Reece (Stud Ranch)
Page 13
He nodded to me, reached up and tipped his hat just the tiniest bit, then turned around and headed back into the pasture. The light from his flashlight bounced through the darkness as he went.
During his entire monologue I’d stood stiff as a statue, unsure what to say or do.
As he retreated, I stayed put, then after a few seconds, walked closer to the fence line. And then watched from a distance as he approached a cow that did indeed look agitated.
I couldn’t hear everything he was saying since he was half a pasture away, just the occasional, “Come on now, mama.”
The cow would buck or rear and Reece would scramble backwards, hands out. Obviously, he was trying to urge her in some particular direction, but she’d break and jog back and forth, so he’d back up and start all over again.
My mouth dropped open when during one of these lumbering jaunts, I caught a glimpse of small hooves sticking out the back end of the cow in the light of the flashlight.
Oh my God, he wasn’t joking! That cow was literally mid-labor.
Now that I knew he wasn’t pulling some sort of creepy redneck Ted Bundy come-help-my-injured-cow act to lure me into the dark, I scrambled into action. I had no clue if it was ill-advised or not, but I’d always had a soft spot for animals. I ignored the voice that was screaming that my whole new paranoia-approach-to-life oath had lasted all of five minutes. This was the one exemption, I decided as I climbed the gate of the fence and lowered myself over the other side. Because God, it had to be true. Not all men were Jeffs.
Still, I approached slowly. “How can I help?”
Reece’s head swung my way in surprise, then a grateful smile lit his face.
“We gotta get her through that gate over there. Can you go open it and try to keep any of the other heifers from going through? Then I’ll try to drive her your direction. Just stay clear when she gets close. Got it? She’s upset and probably in plenty of discomfort. We gotta get this calf out of her pronto, but she doesn’t understand we’re trying to help and she could hurt us in the process.”
I nodded. “Got it loud and clear.”
I hurried over to the gate he indicated. It took me a second to figure out the latch system in the dark. The full moon helped.
I felt a rush of adrenaline once I got it open and flung it wide. My presence had disturbed the other cows in the pasture but luckily, none of them were too close.
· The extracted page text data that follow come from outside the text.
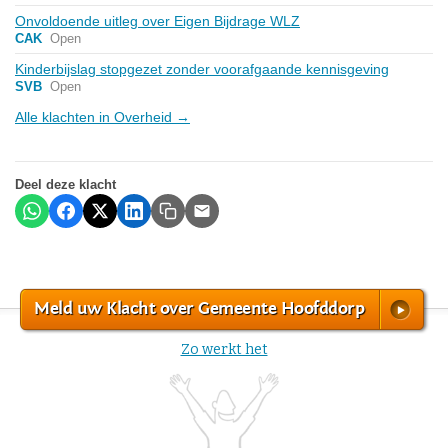
Onvoldoende uitleg over Eigen Bijdrage WLZ
CAK
Open
Kinderbijslag stopgezet zonder voorafgaande kennisgeving
SVB
Open
Alle klachten in Overheid →
Deel deze klacht
Meld uw Klacht over Gemeente Hoofddorp
Zo werkt het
Then Reece got behind the laboring cow and started clapping his hands and making a ruckus. The cow trotted away from him, coming straight my direction.
I got the hell out of the way, backing into the pasture and out of the way of the chute the gate opened into.
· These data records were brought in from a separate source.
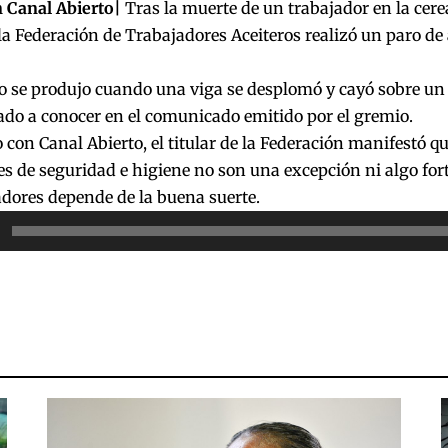
 Canal Abierto|
Tras la muerte de un trabajador en la cer
a Federación de Trabajadores Aceiteros realizó un paro de 
ro se produjo cuando una viga se desplomó y cayó sobre u
ado a conocer en el comunicado emitido por el gremio.
 con Canal Abierto, el titular de la Federación manifestó q
s de seguridad e higiene no son una excepción ni algo fortu
adores depende de la buena suerte.
or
I wasn’t exactly sure how my day had turned around from fleeing dirty old truck drivers to fleeing from angry cow mothers, but hey, who said life wasn’t completely ludicrous sometimes?
“There you go, mama! That’s right!” Reece called from behind her.
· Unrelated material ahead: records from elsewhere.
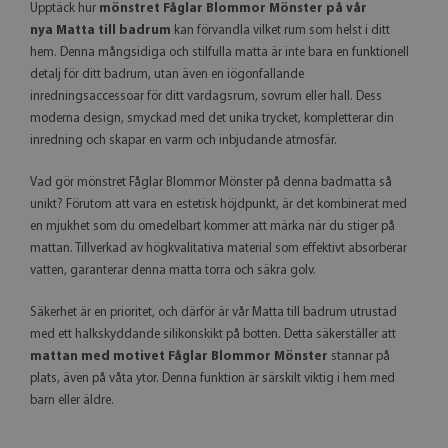
Upptäck hur
mönstret Fåglar Blommor Mönster på vår
nya Matta till badrum
kan förvandla vilket rum som helst i ditt
hem. Denna mångsidiga och stilfulla matta är inte bara en funktionell
detalj för ditt badrum, utan även en iögonfallande
inredningsaccessoar för ditt vardagsrum, sovrum eller hall. Dess
moderna design, smyckad med det unika trycket, kompletterar din
inredning och skapar en varm och inbjudande atmosfär.
Vad gör mönstret Fåglar Blommor Mönster på denna badmatta så
unikt? Förutom att vara en estetisk höjdpunkt, är det kombinerat med
en mjukhet som du omedelbart kommer att märka när du stiger på
mattan. Tillverkad av högkvalitativa material som effektivt absorberar
vatten, garanterar denna matta torra och säkra golv.
Säkerhet är en prioritet, och därför är vår Matta till badrum utrustad
med ett halkskyddande silikonskikt på botten. Detta säkerställer att
mattan med motivet Fåglar Blommor Mönster
stannar på
plats, även på våta ytor. Denna funktion är särskilt viktig i hem med
barn eller äldre.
She ran straight through the open gate and through into the corral lane. Reece followed fearlessly behind her, even though she was not happy to find herself in a narrower, more confined space.
“Keep going, don’t stop, mama,” Reece said, continuing to clap. “On into the barn we go.” Then to me over his shoulder, he called, “Close the gate up behind us, then follow outside the fence to the barn if you still wanna help.”
I hurriedly closed the gate the same way I’d opened it. Reece and the cow were already moving down the corral lane towards the big barn that loomed in the distance.
I moved faster than I would have thought possible after the day I’d had and no real sustenance. But somehow the mother cow’s drama seemed more pressing than mine.
I climbed the fence and then ran along the short, penned corral to the barn where Reece was trying to coerce the upset cow to go where he wanted her.
“Come on, mama. No, Jesus, don’t charge me, dammit! Just go in the—”
By the time I got over the corral fencing again, I saw the cow had Reece cornered in one area of the barn.
Reece scrambled up on top of a tractor right as the cow charged towards him, hat flying off as he went. The cow trampled the spot where he’d just been standing, demolishing his hat. “Well, that was just uncalled for!” he said, flinging out an arm towards the cow. “That was my favorite.”
I wasn’t sure exactly what a ‘chute’ was, but a good guess said it was the big contraption with lots of metal bars the size of cow on the opposite side of the barn from where Reece and the cow were tangling.